Derenthal / Gadebusch / Specht: Das koloniale Auge – Frühe Portrait-Fotografie in Indien | *****

Die Ausstellung und der zugehörige Katalog Das koloniale Auge – Frühe Portraitfotographie in Indien sind ein Projekt dreier staatlicher Berliner Museen (Ethnologisches Museum, Museum für asiatische Kunst, Kunstbibliothek / Museum für Fotografie), das unter der Schirmherrschaft der Stiftung Preußischer Kulturbesitz und unter der Mitarbeit von Wissenschaftlern verschiedener Disziplinen (Ethnologen, Asienwissenschaftlern sowie Kunst- und Photo-Historikern) ein erst kürzlich wieder aufgetauchtes und bisher noch nicht bearbeitetes Konvolut aus rund 300 Vintage-Abzügen aus dem Ethnologischen Museum – von denen 250 im Katalog gezeigt werden – zum ersten Mal öffentlich präsentiert. Zur Namensgebung schreibt Raffael Dedo Gadebusch, einer der Kuratoren und Herausgeber des Katalogs:

Das „Auge“ der Kamera, die Augen hinter der Kamera und vielleicht auch die Augen vor der Kamera in der Ära des Kolonialismus – all das impliziert der mehrdeutige Titel der Ausstellung sowie der gleichnamigen Publikation (…).

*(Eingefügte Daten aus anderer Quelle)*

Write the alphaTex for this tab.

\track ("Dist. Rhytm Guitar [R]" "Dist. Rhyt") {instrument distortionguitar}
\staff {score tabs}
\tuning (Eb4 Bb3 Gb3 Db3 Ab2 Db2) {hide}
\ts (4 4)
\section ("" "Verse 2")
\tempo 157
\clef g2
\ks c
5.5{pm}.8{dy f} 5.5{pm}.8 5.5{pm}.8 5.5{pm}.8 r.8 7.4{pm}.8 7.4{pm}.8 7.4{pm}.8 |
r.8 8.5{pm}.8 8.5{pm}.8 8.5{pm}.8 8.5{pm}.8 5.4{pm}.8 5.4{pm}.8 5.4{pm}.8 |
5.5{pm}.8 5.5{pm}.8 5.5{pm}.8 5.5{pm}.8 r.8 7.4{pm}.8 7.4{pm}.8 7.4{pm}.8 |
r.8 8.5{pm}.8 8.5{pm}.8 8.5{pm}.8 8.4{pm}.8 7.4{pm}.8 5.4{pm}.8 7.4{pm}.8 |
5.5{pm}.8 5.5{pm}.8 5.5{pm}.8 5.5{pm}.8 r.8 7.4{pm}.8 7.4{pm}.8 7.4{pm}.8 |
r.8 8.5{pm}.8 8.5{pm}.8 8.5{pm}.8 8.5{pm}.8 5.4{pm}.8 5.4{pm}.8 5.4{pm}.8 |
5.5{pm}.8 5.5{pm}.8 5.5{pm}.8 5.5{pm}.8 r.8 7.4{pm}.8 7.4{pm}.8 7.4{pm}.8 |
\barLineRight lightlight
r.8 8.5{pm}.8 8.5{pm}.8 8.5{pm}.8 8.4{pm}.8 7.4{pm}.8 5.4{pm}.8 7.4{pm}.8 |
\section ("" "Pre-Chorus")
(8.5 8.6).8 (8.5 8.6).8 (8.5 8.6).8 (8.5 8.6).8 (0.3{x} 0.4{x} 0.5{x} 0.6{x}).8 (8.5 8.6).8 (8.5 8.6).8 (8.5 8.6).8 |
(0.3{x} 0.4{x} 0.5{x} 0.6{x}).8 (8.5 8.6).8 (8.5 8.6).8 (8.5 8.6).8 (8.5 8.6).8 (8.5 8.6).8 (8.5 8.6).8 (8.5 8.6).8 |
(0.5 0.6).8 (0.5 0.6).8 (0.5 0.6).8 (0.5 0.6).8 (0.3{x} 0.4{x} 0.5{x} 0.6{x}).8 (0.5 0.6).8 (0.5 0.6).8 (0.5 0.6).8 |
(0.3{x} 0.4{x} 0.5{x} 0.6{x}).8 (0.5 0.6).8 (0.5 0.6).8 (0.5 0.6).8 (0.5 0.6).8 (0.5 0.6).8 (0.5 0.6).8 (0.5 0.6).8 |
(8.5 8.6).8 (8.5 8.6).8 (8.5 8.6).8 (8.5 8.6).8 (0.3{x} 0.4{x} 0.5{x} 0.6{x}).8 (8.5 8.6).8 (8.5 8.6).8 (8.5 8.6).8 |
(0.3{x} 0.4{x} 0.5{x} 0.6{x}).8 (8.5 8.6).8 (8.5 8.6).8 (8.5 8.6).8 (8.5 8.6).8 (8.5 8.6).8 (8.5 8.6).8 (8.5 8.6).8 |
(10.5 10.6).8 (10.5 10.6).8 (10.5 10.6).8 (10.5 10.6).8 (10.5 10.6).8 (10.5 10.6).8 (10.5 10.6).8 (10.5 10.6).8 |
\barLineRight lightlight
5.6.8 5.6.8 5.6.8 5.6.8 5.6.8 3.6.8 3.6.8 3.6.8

Begleitet wird der thematisch geordnete Tafelteil, der rund 250 Abbildungen aus den nicht immer unterscheidbaren Gattungsbereichen der Portrait-, Typen- und Genrefotografie aus der zweiten Hälfte des 19. Jahrhunderts zeigt (Ureinwohner, Adel, Jagdtrophäen, Jenseits des Adels, Tanz und Unterhaltung, Kasten und Berufe, Anthropometrie, Sadhus) von sechs kenntnisreichen Essays, die die Entstehung & Ausprägungen der Portraitfotografie in Südasien (Britisch Indien, Ceylon) aus unterschiedlichen Blickwinkeln beleuchten.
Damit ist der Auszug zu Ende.